For example:
a) int [x][y][z]
vs
b) int[x*y*z]
Initi
On current CPUs, non-cached memory access is hundreds of times slower than arithmetics (see this presentation and read What every programmer should know about memory). The a) option will result in about 3 memory lookups whereas the b) option will result in about 1 memory lookup. Also the CPU's prefetching algorithms might not work as well. So the b) option can be faster in some situations (it's a hot spot and the array does not fit into the CPU's cache). How much faster? - that will depend on the application.
Personally I would first use the a) option, because it will result in simpler code. If a profiler shows that array access to be a bottleneck, then I would convert it to the b) option, so that there is a pair of helper methods for reading and writing array values (that way the messy code will be restricted to those two methods).
I made a benchmark for comparing 3-dimensional int arrays ("Multi" column) to the equivalent 1-dimensional int arrays ("Single" column). The code is here and tests here. I ran it on 64-bit jdk1.6.0_18, Windows 7 x64, Core 2 Quad Q6600 @ 3.0 GHz, 4 GB DDR2, using the JVM options -server -Xmx3G -verbose:gc -XX:+PrintCompilation (I have removed the debug output from the following results). The results were:
Out of 20 repeats, the minimum time in milliseconds is reported.
Array dimensions: 100x100x100 (1000000)
Multi Single
Seq Write 1 1
Seq Read 1 1
Random Read 99 90 (of which generating random numbers 59 ms)
Array dimensions: 200x200x200 (8000000)
Multi Single
Seq Write 14 13
Seq Read 11 8
Random Read 1482 1239 (of which generating random numbers 474 ms)
Array dimensions: 300x300x300 (27000000)
Multi Single
Seq Write 53 46
Seq Read 34 24
Random Read 5915 4418 (of which generating random numbers 1557 ms)
Array dimensions: 400x400x400 (64000000)
Multi Single
Seq Write 123 111
Seq Read 71 55
Random Read 16326 11144 (of which generating random numbers 3693 ms)
This shows the 1-dimensional array to be faster. Though the differences are so small, that for 99% applications it won't be noticable.
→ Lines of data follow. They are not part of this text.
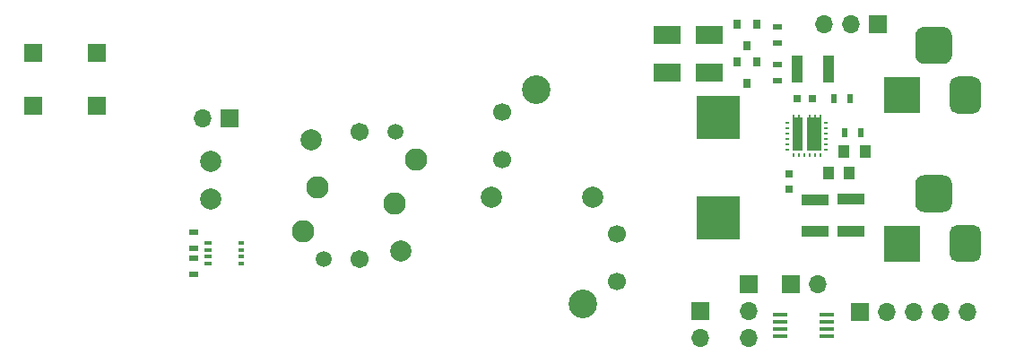
<source format=gts>
%TF.GenerationSoftware,KiCad,Pcbnew,(5.1.6-0-10_14)*%
%TF.CreationDate,2021-10-08T19:33:03+09:00*%
%TF.ProjectId,peltier+relay,70656c74-6965-4722-9b72-656c61792e6b,rev?*%
%TF.SameCoordinates,Original*%
%TF.FileFunction,Soldermask,Top*%
%TF.FilePolarity,Negative*%
%FSLAX46Y46*%
G04 Gerber Fmt 4.6, Leading zero omitted, Abs format (unit mm)*
G04 Created by KiCad (PCBNEW (5.1.6-0-10_14)) date 2021-10-08 19:33:03*
%MOMM*%
%LPD*%
G01*
G04 APERTURE LIST*
%ADD10C,0.100000*%
%ADD11R,2.500000X1.800000*%
%ADD12C,2.000000*%
%ADD13O,1.700000X1.700000*%
%ADD14R,1.700000X1.700000*%
%ADD15R,3.500000X3.500000*%
%ADD16C,2.700000*%
%ADD17C,1.700000*%
%ADD18C,2.108200*%
%ADD19C,2.006600*%
%ADD20C,1.701800*%
%ADD21C,1.498600*%
%ADD22R,4.100000X4.100000*%
%ADD23R,0.700000X0.420000*%
%ADD24R,0.540000X0.420000*%
%ADD25R,0.800000X0.900000*%
%ADD26R,0.450000X0.250000*%
%ADD27R,0.250000X0.450000*%
%ADD28R,1.450000X0.450000*%
%ADD29R,1.450000X0.400000*%
%ADD30R,1.000000X1.250000*%
%ADD31R,0.750000X0.800000*%
%ADD32R,0.800000X0.750000*%
%ADD33R,1.000000X2.500000*%
%ADD34R,2.500000X1.000000*%
%ADD35R,0.900000X0.500000*%
%ADD36R,0.500000X0.900000*%
G04 APERTURE END LIST*
D10*
%TO.C,U1*%
G36*
X159700000Y-92140000D02*
G01*
X160650000Y-92140000D01*
X160650000Y-95240000D01*
X159700000Y-95240000D01*
X159700000Y-92140000D01*
G37*
G36*
X161030000Y-92140000D02*
G01*
X162370000Y-92140000D01*
X162370000Y-95240000D01*
X161030000Y-95240000D01*
X161030000Y-92140000D01*
G37*
%TD*%
D11*
%TO.C,D1*%
X151860000Y-87890000D03*
X147860000Y-87890000D03*
%TD*%
%TO.C,D2*%
X151860000Y-84290000D03*
X147860000Y-84290000D03*
%TD*%
D12*
%TO.C,PEL1*%
X104750000Y-99770000D03*
X104750000Y-96270000D03*
%TD*%
D13*
%TO.C,J1*%
X162050000Y-107810000D03*
D14*
X159510000Y-107810000D03*
%TD*%
D13*
%TO.C,J2*%
X155560000Y-112890000D03*
X155560000Y-110350000D03*
D14*
X155560000Y-107810000D03*
%TD*%
D15*
%TO.C,J6*%
X170000000Y-104000000D03*
G36*
G01*
X177500000Y-103000000D02*
X177500000Y-105000000D01*
G75*
G02*
X176750000Y-105750000I-750000J0D01*
G01*
X175250000Y-105750000D01*
G75*
G02*
X174500000Y-105000000I0J750000D01*
G01*
X174500000Y-103000000D01*
G75*
G02*
X175250000Y-102250000I750000J0D01*
G01*
X176750000Y-102250000D01*
G75*
G02*
X177500000Y-103000000I0J-750000D01*
G01*
G37*
G36*
G01*
X174750000Y-98425000D02*
X174750000Y-100175000D01*
G75*
G02*
X173875000Y-101050000I-875000J0D01*
G01*
X172125000Y-101050000D01*
G75*
G02*
X171250000Y-100175000I0J875000D01*
G01*
X171250000Y-98425000D01*
G75*
G02*
X172125000Y-97550000I875000J0D01*
G01*
X173875000Y-97550000D01*
G75*
G02*
X174750000Y-98425000I0J-875000D01*
G01*
G37*
%TD*%
%TO.C,J7*%
G36*
G01*
X174750000Y-84425000D02*
X174750000Y-86175000D01*
G75*
G02*
X173875000Y-87050000I-875000J0D01*
G01*
X172125000Y-87050000D01*
G75*
G02*
X171250000Y-86175000I0J875000D01*
G01*
X171250000Y-84425000D01*
G75*
G02*
X172125000Y-83550000I875000J0D01*
G01*
X173875000Y-83550000D01*
G75*
G02*
X174750000Y-84425000I0J-875000D01*
G01*
G37*
G36*
G01*
X177500000Y-89000000D02*
X177500000Y-91000000D01*
G75*
G02*
X176750000Y-91750000I-750000J0D01*
G01*
X175250000Y-91750000D01*
G75*
G02*
X174500000Y-91000000I0J750000D01*
G01*
X174500000Y-89000000D01*
G75*
G02*
X175250000Y-88250000I750000J0D01*
G01*
X176750000Y-88250000D01*
G75*
G02*
X177500000Y-89000000I0J-750000D01*
G01*
G37*
X170000000Y-90000000D03*
%TD*%
D16*
%TO.C,K1*%
X139880000Y-109710000D03*
D17*
X143130000Y-107610000D03*
X143130000Y-103110000D03*
D12*
X140780000Y-99610000D03*
D16*
X135480000Y-89510000D03*
D17*
X132230000Y-91610000D03*
X132230000Y-96110000D03*
D12*
X131280000Y-99610000D03*
%TD*%
D18*
%TO.C,K2*%
X114830000Y-98720000D03*
D19*
X114230000Y-94220000D03*
D20*
X118780000Y-93420000D03*
D21*
X122180000Y-93420000D03*
D18*
X124130000Y-96070000D03*
X122130000Y-100220000D03*
D19*
X122730000Y-104720000D03*
D20*
X118780000Y-105520000D03*
D21*
X115380000Y-105520000D03*
D18*
X113430000Y-102870000D03*
%TD*%
D22*
%TO.C,L1*%
X152670000Y-92070000D03*
X152670000Y-101570000D03*
%TD*%
D23*
%TO.C,Q1*%
X104520000Y-103945000D03*
X104520000Y-104595000D03*
X104520000Y-105245000D03*
X104520000Y-105895000D03*
D24*
X107600000Y-105895000D03*
X107600000Y-105245000D03*
X107600000Y-104595000D03*
X107600000Y-103945000D03*
%TD*%
D25*
%TO.C,Q2*%
X156320000Y-86890000D03*
X154420000Y-86890000D03*
X155370000Y-88890000D03*
%TD*%
%TO.C,Q4*%
X155370000Y-85290000D03*
X154420000Y-83290000D03*
X156320000Y-83290000D03*
%TD*%
D26*
%TO.C,U1*%
X162860000Y-95110000D03*
X162860000Y-94610000D03*
X162860000Y-94110000D03*
X162860000Y-93610000D03*
X162860000Y-93110000D03*
X162860000Y-92610000D03*
D27*
X162290000Y-92040000D03*
X161790000Y-92040000D03*
X161290000Y-92040000D03*
X160290000Y-92040000D03*
X159790000Y-92040000D03*
D26*
X159220000Y-92610000D03*
X159220000Y-93110000D03*
X159220000Y-93610000D03*
X159220000Y-94110000D03*
X159220000Y-94610000D03*
X159220000Y-95110000D03*
D27*
X159790000Y-95680000D03*
X160290000Y-95680000D03*
X160790000Y-95680000D03*
X161290000Y-95680000D03*
X161790000Y-95680000D03*
X162290000Y-95680000D03*
%TD*%
D28*
%TO.C,U2*%
X158540000Y-112740000D03*
D29*
X158540000Y-112065000D03*
X158540000Y-111415000D03*
D28*
X158540000Y-110740000D03*
X162940000Y-110740000D03*
D29*
X162940000Y-111415000D03*
X162940000Y-112065000D03*
D28*
X162940000Y-112740000D03*
%TD*%
D13*
%TO.C,J4*%
X151000000Y-112890000D03*
D14*
X151000000Y-110350000D03*
%TD*%
D13*
%TO.C,J8*%
X162690010Y-83330008D03*
X165230010Y-83330008D03*
D14*
X167770010Y-83330008D03*
%TD*%
%TO.C,J9*%
X88000000Y-91000000D03*
%TD*%
%TO.C,J10*%
X94000000Y-86000000D03*
%TD*%
%TO.C,J11*%
X88000000Y-86000000D03*
%TD*%
%TO.C,J12*%
X94000000Y-91000000D03*
%TD*%
D13*
%TO.C,J5*%
X176160000Y-110500000D03*
X173620000Y-110500000D03*
X171080000Y-110500000D03*
X168540000Y-110500000D03*
D14*
X166000000Y-110500000D03*
%TD*%
D30*
%TO.C,C1*%
X165040000Y-97360000D03*
X163040000Y-97360000D03*
%TD*%
%TO.C,C2*%
X164540000Y-95360000D03*
X166540000Y-95360000D03*
%TD*%
D31*
%TO.C,C3*%
X159390000Y-98910000D03*
X159390000Y-97410000D03*
%TD*%
D32*
%TO.C,C4*%
X160090000Y-90360000D03*
X161590000Y-90360000D03*
%TD*%
D33*
%TO.C,C5*%
X160090000Y-87510000D03*
X163090000Y-87510000D03*
%TD*%
D34*
%TO.C,C6*%
X161790000Y-102860000D03*
X161790000Y-99860000D03*
%TD*%
%TO.C,C8*%
X165165001Y-99844999D03*
X165165001Y-102844999D03*
%TD*%
D35*
%TO.C,R1*%
X103130000Y-106890000D03*
X103130000Y-105390000D03*
%TD*%
D36*
%TO.C,R2*%
X165090000Y-90310000D03*
X163590000Y-90310000D03*
%TD*%
%TO.C,R3*%
X164590000Y-93510000D03*
X166090000Y-93510000D03*
%TD*%
D35*
%TO.C,R6*%
X158240000Y-88640000D03*
X158240000Y-87140000D03*
%TD*%
%TO.C,R7*%
X103130000Y-104440000D03*
X103130000Y-102940000D03*
%TD*%
%TO.C,R8*%
X158240000Y-85040000D03*
X158240000Y-83540000D03*
%TD*%
D13*
%TO.C,J3*%
X103940000Y-92160000D03*
D14*
X106480000Y-92160000D03*
%TD*%
M02*

</source>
I did also some measurements to estimate the overhead of generating the random numbers in the Random Read benchmark by replacing preventOptimizingAway += array.get(x, y, z); with preventOptimizingAway += x * y * z; and added the measurements to the above results table by hand. Generating the random numbers takes 1/3 or less of the total time of the Random Read benchmark, so the memory access dominates the benchmark as expected. It would be interesting to repeat this benchmark with arrays of 4 and more dimensions. Probably it would make the speed difference bigger, because the multidimensional array's topmost levels will fit into the CPU's cache, and only the other levels will require a memory lookup.